This week, media outlets have reported that Chris Christie, already embroiled in one scandal and its related investigation, was now the subject of another investigation, regarding New Jersey tourism ads to which Hurricane Sandy relief funds were allocated. But the Department of Housing and Urban Development pushed back against the idea that it launched an investigation into Christie for any sort of violation, clarifying it was part of standard procedure.
As the Daily Caller’s Brendan Bordelon notes, CNN kicked off Monday with a report that HUD would conduct a “federal investigation” into the ads over suspicion that the Christie administration had used the funds improperly, spending extra to promote the governor. Citing New Jersey Democratic congressman Frank Pallone as their source, the network broadcast the story throughout the day.

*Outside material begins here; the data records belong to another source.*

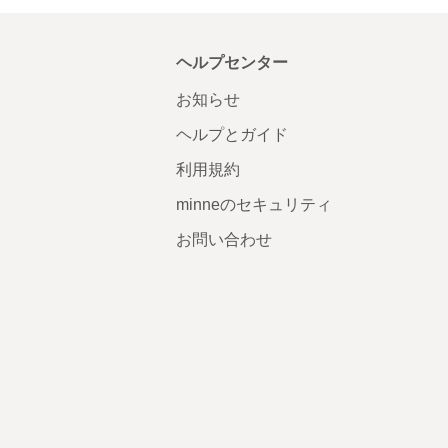
ヘルプセンター
お知らせ
ヘルプとガイド
利用規約
minneのセキュリティ
お問い合わせ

The next day, HUD released a statement saying it was looking into the funds as part of standard procedure, not an investigation. The department has been conducting an audit — “something that this office does routinely” for federal funding, they said — of the funds since September, and the work has nothing to do with newly discovered evidence about potential misuse, the statement said.
The hysterical coverage of HUD’s routine audit could be seen as just another element of what some have argued is the overblown coverage of the scandal over e-mails showed members of Christie’s staff deciding to close lanes on the George Washington Bridge. Christie said he was unaware of the decision, and no evidence has found the New Jersey governor was involved.